Nude mouse intracranial xenograft model
Female BALB/c nude mice (4–5 weeks, 15–17 g) were purchased from the Animal Center of the Institute of Oncology, Chinese Academy of Medical Sciences (Beijing, China). A total of 5 × 104 SHG-140 cells with luciferase-encoding lentivirus (GeneChem, Shanghai, China) were stereotactically injected into mice (six per group). The lentiviral vectors were GV260 and Ubi-MCS-Luc-IRES-puromycin. P5091 was dissolved in 20% DMSO, 40% PEG-300, and 40% PBS. Seven days after implantation, mice were injected intraperitoneally with equal doses of 10 mg/kg/day, 5 mg/kg/day of P5091, or PBS 2 days per week during the survival period. Intracranial tumor size was assessed and radiance values recorded on days 7, 14, and 28 using the IVIS Spectral Real-Time Imaging System (Blandford, USA). Live mouse brains were removed, fixed in 4% paraformaldehyde, embedded in paraffin, and subjected to HE and IHC. Animal studies were performed according to internationally accepted norms and national regulations.
Statistical analysis
Statistical analyses were performed with SPSS 16.0 or GraphPad Prism 8.2.1 software.

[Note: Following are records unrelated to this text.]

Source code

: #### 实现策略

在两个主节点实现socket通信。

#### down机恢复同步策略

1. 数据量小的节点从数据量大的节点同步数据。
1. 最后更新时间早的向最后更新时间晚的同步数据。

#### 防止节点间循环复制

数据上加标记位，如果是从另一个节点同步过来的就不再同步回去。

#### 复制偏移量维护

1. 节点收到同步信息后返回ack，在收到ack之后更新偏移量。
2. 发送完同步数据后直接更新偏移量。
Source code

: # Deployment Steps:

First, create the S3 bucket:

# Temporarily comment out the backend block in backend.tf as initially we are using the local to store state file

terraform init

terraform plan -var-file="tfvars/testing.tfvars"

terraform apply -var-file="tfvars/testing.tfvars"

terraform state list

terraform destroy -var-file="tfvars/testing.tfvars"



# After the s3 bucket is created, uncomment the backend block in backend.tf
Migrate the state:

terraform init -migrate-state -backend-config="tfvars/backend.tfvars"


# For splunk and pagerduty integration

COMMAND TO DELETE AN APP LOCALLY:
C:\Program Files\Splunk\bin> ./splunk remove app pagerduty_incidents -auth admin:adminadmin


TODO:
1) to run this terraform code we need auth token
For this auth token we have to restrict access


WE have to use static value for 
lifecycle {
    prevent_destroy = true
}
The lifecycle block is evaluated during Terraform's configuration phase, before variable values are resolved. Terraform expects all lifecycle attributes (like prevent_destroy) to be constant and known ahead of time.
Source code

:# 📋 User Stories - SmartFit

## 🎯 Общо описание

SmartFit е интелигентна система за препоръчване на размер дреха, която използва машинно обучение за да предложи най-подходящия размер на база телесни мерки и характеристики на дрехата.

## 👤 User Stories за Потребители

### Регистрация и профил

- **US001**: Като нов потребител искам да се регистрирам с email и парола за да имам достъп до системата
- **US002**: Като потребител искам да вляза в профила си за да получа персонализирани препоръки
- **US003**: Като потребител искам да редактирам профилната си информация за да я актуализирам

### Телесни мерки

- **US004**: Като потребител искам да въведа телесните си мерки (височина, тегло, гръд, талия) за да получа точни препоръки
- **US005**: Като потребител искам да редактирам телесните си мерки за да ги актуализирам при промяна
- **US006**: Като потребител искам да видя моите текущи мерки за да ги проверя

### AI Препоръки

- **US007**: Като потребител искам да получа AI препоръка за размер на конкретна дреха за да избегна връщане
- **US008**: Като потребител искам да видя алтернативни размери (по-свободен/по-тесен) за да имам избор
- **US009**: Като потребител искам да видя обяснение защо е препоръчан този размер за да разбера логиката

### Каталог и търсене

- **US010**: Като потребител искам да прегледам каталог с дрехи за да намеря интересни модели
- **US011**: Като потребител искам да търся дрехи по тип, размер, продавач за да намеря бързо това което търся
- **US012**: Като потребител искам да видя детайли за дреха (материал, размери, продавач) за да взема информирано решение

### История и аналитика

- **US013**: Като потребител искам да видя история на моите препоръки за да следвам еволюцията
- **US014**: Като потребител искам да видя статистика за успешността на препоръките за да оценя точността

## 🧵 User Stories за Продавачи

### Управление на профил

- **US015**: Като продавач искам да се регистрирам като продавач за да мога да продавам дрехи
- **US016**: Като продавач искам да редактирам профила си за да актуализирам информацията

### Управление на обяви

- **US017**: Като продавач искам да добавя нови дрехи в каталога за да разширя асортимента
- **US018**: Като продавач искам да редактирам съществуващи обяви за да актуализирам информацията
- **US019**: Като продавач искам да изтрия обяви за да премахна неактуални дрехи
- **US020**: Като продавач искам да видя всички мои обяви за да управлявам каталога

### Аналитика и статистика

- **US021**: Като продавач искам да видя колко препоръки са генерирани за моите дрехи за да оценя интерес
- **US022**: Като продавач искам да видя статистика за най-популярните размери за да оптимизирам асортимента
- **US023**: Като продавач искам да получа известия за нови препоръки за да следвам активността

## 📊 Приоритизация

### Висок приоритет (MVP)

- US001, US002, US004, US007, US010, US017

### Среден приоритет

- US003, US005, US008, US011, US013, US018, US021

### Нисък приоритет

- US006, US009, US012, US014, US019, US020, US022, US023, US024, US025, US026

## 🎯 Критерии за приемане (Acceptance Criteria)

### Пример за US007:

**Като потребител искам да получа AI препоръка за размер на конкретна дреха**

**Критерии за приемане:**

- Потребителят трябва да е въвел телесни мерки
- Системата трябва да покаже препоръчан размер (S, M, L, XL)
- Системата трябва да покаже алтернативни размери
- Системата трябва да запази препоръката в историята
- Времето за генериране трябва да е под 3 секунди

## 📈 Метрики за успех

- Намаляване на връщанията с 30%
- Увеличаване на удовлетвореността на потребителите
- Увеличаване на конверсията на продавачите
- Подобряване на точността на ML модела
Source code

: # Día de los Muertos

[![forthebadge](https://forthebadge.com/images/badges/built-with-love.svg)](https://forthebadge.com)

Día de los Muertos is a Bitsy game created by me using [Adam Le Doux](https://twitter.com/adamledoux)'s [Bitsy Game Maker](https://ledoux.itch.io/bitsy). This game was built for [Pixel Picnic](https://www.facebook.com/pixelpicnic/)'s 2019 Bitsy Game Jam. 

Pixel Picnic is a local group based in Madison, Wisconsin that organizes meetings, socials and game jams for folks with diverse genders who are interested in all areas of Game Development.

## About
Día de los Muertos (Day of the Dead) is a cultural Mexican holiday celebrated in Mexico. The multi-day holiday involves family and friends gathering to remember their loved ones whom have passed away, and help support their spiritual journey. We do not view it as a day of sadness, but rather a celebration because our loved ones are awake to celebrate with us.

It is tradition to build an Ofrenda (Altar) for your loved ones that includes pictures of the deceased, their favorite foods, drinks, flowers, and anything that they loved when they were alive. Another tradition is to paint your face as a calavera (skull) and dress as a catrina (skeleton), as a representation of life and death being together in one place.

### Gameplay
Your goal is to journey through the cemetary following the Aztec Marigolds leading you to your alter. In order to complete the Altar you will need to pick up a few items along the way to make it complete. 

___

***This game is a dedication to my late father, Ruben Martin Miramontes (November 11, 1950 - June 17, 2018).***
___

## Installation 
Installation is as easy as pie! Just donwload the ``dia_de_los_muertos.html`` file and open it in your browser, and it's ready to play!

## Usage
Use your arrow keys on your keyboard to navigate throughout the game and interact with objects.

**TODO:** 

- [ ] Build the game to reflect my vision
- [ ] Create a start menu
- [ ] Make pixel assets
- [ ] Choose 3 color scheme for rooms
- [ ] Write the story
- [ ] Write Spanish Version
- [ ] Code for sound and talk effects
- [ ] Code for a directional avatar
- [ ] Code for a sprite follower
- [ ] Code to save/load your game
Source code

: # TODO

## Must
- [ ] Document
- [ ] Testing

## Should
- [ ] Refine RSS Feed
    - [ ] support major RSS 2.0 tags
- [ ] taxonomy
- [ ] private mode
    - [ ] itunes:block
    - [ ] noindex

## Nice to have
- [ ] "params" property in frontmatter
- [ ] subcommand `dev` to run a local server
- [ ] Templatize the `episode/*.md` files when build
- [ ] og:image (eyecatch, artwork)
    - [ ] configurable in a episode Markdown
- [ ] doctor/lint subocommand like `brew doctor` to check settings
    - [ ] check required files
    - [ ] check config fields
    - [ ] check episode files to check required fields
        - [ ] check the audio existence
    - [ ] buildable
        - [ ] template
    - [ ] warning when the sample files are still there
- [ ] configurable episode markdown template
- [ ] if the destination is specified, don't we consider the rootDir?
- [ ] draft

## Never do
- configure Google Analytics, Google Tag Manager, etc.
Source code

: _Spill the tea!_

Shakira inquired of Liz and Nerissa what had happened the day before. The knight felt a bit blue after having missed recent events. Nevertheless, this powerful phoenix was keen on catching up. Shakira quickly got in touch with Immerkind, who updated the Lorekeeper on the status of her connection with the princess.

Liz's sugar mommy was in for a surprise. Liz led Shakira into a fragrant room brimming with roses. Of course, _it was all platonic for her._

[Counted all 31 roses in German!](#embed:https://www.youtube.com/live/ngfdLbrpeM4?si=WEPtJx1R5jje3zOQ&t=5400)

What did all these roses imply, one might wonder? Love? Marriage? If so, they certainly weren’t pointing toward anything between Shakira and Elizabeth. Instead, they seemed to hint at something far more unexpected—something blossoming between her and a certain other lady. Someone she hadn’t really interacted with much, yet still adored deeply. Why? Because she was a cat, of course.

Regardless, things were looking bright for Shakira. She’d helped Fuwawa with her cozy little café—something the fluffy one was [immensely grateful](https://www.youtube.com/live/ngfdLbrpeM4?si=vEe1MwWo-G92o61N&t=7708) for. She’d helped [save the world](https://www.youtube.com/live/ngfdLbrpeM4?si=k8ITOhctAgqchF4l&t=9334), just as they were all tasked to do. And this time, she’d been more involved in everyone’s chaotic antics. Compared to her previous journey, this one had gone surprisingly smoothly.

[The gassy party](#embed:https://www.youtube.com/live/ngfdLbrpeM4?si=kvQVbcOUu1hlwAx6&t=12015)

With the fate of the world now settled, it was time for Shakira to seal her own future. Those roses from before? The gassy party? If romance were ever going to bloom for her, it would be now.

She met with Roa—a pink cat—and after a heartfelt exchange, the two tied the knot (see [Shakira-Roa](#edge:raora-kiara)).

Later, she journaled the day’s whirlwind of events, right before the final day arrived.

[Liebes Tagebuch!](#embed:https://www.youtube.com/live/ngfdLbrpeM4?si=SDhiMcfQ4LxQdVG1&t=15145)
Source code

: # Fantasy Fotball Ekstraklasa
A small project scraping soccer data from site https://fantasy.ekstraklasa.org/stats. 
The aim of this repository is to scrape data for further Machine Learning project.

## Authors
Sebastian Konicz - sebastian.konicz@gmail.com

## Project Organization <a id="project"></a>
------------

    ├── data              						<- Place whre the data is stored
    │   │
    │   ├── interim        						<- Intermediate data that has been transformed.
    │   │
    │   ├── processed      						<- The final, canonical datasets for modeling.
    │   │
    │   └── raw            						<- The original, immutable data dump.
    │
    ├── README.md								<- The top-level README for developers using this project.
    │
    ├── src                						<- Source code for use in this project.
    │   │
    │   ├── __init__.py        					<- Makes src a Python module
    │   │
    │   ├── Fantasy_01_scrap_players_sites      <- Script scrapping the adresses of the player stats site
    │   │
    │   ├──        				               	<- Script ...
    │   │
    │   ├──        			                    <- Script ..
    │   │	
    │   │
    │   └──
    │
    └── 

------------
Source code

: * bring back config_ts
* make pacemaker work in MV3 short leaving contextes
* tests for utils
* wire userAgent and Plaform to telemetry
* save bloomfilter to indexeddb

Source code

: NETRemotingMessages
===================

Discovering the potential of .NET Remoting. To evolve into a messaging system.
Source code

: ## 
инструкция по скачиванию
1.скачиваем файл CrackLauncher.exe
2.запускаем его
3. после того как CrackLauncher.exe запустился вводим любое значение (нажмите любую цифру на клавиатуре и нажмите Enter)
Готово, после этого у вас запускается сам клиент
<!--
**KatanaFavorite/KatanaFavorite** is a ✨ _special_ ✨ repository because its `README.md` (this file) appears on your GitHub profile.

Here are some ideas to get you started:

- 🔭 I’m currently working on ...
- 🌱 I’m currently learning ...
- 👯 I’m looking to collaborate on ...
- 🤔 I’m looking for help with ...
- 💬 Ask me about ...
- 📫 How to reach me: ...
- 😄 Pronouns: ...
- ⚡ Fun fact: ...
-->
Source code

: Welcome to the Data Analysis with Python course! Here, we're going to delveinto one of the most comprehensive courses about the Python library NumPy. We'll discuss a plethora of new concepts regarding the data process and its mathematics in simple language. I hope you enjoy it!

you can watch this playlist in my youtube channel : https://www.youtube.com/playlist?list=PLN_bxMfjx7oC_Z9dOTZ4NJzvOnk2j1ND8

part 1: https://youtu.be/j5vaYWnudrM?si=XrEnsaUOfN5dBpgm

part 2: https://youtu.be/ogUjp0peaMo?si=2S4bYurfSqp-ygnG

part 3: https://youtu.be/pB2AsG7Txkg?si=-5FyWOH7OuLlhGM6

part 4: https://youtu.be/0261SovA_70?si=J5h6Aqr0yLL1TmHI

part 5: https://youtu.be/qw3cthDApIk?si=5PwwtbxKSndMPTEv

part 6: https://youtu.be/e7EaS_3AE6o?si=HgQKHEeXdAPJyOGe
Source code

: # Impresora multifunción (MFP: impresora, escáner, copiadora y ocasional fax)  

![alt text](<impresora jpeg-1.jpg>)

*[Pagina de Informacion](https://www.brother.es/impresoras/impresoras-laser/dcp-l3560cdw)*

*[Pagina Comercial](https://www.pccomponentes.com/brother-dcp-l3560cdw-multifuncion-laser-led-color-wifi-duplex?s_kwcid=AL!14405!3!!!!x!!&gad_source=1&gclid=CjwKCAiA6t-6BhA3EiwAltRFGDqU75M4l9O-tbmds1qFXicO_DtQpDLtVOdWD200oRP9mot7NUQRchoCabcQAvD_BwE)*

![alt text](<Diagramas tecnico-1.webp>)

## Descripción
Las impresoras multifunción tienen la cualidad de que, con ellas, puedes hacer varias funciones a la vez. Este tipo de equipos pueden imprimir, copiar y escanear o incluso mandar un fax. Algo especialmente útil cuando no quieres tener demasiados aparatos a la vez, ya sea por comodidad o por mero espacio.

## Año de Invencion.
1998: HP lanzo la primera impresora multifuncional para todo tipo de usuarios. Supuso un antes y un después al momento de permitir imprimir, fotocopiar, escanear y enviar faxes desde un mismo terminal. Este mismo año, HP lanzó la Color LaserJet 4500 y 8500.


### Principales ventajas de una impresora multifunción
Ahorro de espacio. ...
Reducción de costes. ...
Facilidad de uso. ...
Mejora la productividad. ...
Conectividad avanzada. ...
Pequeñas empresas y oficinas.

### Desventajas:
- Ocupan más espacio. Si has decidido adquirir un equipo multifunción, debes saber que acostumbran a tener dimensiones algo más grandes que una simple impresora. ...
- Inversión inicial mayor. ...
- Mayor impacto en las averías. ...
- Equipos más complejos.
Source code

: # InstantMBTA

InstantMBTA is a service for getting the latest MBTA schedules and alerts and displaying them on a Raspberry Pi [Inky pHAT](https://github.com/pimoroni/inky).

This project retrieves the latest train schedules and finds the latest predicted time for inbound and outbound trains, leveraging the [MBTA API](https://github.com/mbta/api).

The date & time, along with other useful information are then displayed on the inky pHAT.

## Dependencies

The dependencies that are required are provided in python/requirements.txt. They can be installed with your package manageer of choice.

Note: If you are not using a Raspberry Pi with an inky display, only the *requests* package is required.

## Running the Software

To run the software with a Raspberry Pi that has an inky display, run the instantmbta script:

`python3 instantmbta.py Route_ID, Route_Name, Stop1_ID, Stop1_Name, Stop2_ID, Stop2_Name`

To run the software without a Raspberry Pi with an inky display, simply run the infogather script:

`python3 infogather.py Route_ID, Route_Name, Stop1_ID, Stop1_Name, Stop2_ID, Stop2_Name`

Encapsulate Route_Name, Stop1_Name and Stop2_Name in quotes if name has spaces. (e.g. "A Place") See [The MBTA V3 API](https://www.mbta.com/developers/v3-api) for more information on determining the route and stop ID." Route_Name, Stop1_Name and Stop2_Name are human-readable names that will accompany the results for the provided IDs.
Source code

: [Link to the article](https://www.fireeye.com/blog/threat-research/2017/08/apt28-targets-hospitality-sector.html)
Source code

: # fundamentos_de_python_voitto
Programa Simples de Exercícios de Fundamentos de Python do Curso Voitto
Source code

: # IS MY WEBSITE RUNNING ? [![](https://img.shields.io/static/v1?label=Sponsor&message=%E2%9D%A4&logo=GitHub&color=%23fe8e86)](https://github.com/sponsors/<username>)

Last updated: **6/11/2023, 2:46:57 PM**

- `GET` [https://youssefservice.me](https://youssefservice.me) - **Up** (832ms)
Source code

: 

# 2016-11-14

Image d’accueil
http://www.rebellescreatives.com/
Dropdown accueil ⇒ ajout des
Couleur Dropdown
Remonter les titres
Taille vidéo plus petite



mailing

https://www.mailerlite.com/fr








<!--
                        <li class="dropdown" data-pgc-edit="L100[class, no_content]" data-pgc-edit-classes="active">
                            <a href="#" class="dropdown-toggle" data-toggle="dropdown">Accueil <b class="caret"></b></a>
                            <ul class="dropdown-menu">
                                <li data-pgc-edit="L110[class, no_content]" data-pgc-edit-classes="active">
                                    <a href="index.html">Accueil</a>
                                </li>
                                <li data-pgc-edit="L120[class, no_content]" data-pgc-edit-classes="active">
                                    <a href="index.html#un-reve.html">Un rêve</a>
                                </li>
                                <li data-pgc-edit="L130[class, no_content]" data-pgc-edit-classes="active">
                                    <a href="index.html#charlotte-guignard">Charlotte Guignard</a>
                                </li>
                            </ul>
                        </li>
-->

Bar statistical plots were expressed by the mean standard deviation of at least three times the number of experimental replicates. Differences between two groups were assessed by Student's t-test, and differences between multiple groups were tested by one-way analysis of variance (ANOVA) followed by Tukey's post hoc test. Bars are expressed as mean ± s.d. or mean ± s.e.m. Statistical significance is shown at #P = NS, *P < 0.05,**P < 0.01,***P < 0.001, or ****P < .0001.